• **RECORDS TO PROCESS**:
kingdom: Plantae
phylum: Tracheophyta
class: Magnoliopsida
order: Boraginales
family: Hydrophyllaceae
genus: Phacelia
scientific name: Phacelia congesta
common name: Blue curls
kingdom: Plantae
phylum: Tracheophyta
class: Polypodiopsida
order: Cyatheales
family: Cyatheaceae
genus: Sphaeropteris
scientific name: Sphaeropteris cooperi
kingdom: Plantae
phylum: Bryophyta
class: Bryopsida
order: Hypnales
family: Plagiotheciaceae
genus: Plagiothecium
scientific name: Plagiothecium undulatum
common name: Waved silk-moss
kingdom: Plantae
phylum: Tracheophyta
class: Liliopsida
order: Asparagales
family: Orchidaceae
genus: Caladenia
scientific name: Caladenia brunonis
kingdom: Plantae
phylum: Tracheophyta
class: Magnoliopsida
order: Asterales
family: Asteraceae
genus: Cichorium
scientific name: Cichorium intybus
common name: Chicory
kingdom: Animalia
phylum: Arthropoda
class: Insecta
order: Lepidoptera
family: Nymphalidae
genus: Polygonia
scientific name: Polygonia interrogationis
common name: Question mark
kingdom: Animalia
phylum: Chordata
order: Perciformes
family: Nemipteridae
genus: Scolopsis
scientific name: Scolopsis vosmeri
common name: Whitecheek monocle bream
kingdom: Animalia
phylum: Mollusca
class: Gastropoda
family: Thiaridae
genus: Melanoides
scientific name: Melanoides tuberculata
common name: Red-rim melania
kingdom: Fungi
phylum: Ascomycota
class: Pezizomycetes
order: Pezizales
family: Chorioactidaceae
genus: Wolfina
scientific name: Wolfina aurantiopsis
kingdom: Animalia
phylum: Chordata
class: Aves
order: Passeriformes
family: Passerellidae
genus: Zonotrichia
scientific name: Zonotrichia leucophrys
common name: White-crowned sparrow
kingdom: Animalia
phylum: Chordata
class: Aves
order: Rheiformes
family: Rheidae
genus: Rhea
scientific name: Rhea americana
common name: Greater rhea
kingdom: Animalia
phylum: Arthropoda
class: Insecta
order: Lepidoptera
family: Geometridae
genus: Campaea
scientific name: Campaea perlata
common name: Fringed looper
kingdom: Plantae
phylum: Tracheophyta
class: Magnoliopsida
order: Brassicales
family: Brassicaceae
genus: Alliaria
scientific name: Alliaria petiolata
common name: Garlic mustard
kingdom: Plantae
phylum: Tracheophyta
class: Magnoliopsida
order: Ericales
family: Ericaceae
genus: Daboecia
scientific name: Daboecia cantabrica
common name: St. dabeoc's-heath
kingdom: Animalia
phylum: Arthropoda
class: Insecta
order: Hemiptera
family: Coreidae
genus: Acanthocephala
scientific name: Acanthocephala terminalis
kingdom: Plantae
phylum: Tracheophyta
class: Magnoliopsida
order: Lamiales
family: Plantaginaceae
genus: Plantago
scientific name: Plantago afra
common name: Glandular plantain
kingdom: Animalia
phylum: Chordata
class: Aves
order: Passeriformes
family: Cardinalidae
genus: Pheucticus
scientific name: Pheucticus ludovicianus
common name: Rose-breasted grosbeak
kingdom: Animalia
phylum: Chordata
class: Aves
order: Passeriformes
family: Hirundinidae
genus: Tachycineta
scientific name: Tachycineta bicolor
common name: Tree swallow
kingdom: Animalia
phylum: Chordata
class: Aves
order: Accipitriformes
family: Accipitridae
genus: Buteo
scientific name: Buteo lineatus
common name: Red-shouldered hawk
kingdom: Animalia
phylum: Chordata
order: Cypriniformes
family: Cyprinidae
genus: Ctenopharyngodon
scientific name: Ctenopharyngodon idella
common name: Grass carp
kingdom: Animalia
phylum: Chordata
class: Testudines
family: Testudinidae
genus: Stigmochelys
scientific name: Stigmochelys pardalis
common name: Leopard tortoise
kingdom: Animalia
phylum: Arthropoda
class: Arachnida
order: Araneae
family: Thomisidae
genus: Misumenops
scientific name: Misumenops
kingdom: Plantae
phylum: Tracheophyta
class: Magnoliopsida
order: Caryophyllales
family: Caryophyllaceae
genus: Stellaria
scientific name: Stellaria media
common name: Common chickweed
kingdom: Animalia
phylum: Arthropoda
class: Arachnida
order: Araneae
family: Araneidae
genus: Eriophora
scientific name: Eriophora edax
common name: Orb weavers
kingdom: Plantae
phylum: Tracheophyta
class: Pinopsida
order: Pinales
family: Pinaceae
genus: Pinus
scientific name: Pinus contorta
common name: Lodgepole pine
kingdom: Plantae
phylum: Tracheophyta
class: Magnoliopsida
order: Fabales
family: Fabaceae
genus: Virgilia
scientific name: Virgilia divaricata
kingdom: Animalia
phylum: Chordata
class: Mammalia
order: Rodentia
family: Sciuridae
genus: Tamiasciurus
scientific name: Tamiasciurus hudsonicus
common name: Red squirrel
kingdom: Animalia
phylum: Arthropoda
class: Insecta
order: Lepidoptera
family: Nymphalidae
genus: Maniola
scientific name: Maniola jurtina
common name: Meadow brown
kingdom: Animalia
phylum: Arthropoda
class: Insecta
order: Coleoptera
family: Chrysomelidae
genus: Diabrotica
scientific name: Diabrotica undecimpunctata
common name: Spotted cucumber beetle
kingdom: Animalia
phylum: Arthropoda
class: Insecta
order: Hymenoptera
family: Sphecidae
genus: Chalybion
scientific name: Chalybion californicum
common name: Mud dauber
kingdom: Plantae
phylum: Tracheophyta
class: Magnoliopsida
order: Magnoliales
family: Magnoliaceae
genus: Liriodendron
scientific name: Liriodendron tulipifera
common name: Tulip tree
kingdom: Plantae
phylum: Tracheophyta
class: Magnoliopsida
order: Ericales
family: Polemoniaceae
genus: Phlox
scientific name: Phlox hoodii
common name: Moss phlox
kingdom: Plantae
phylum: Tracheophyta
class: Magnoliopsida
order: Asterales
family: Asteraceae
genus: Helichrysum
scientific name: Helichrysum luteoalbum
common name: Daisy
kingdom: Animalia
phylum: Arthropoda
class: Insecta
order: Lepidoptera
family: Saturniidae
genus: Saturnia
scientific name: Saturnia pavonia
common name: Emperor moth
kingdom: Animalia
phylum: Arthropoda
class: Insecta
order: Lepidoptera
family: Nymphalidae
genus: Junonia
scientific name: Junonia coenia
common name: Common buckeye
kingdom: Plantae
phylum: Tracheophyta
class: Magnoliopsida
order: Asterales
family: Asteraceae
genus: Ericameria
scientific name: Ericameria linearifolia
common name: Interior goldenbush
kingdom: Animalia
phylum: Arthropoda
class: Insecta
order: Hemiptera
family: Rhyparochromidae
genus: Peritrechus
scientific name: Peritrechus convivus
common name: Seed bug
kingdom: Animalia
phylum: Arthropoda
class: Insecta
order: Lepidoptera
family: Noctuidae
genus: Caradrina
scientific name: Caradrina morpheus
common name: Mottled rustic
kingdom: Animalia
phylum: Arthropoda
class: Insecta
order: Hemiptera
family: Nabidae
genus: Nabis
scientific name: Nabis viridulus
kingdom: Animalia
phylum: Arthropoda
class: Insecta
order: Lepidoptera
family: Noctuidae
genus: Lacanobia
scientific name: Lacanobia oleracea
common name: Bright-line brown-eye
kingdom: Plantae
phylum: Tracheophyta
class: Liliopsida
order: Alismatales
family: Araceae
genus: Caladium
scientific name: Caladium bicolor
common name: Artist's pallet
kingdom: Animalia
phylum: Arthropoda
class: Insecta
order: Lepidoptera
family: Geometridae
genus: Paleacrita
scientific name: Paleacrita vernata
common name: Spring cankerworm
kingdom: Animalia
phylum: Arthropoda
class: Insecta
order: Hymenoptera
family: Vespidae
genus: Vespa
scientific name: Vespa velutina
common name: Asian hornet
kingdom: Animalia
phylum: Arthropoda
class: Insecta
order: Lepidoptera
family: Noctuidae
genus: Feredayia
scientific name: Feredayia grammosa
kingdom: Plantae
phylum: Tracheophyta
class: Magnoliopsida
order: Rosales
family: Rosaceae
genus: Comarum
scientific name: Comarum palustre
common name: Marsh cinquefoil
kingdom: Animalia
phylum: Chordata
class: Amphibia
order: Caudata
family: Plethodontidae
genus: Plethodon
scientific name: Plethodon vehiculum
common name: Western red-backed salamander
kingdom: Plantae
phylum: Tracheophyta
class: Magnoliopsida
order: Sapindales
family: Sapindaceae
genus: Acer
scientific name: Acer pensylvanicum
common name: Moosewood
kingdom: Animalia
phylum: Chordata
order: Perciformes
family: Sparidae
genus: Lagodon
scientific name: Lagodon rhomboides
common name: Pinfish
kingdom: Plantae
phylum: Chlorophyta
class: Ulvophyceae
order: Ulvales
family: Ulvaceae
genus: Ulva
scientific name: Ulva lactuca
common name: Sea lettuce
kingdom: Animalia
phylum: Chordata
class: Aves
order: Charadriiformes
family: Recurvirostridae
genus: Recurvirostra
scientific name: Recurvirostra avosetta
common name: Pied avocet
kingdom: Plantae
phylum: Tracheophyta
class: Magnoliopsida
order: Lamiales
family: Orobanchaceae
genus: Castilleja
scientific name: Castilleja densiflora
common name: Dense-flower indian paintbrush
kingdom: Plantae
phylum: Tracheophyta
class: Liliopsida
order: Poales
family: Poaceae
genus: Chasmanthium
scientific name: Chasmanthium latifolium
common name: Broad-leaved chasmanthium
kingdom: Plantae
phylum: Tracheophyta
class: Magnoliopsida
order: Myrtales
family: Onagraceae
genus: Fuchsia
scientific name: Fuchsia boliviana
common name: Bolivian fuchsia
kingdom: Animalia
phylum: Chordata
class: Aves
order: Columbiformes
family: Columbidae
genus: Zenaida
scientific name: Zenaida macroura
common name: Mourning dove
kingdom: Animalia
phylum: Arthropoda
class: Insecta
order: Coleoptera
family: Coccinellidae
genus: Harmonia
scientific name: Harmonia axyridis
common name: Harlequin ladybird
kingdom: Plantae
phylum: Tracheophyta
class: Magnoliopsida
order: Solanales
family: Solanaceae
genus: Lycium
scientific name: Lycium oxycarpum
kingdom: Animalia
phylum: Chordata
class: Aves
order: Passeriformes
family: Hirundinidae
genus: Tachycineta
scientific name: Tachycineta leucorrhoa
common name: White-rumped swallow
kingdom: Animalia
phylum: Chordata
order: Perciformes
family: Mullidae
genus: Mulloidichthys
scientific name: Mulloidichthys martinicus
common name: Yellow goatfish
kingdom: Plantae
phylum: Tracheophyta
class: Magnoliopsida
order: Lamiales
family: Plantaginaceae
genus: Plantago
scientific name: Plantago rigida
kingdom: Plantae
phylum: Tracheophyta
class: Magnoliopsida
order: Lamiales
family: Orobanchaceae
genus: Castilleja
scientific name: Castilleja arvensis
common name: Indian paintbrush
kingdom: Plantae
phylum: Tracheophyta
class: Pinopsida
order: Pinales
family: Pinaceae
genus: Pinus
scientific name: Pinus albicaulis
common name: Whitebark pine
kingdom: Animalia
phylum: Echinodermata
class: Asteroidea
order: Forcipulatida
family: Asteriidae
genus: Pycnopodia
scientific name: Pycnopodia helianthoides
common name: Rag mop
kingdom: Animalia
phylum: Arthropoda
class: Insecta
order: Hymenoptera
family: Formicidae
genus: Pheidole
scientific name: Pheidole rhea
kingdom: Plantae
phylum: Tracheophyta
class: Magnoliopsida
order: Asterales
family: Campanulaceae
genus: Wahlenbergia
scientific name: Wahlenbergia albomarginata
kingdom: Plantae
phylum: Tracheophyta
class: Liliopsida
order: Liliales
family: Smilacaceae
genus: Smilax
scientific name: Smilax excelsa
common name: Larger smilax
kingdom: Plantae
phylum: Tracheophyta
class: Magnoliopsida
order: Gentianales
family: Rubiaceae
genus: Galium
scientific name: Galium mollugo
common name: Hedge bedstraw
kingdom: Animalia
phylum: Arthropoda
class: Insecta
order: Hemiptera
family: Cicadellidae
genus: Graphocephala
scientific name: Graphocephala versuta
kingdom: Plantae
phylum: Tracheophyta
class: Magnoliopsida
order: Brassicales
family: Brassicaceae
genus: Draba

• **SET EXERCISE**:
Copy without any alteration the lines from the one with "scientific name: Pheucticus ludovicianus" up to and including the one with "genus: Ctenopharyngodon".

• **WRITTEN SOLUTION**:
scientific name: Pheucticus ludovicianus
common name: Rose-breasted grosbeak
kingdom: Animalia
phylum: Chordata
class: Aves
order: Passeriformes
family: Hirundinidae
genus: Tachycineta
scientific name: Tachycineta bicolor
common name: Tree swallow
kingdom: Animalia
phylum: Chordata
class: Aves
order: Accipitriformes
family: Accipitridae
genus: Buteo
scientific name: Buteo lineatus
common name: Red-shouldered hawk
kingdom: Animalia
phylum: Chordata
order: Cypriniformes
family: Cyprinidae
genus: Ctenopharyngodon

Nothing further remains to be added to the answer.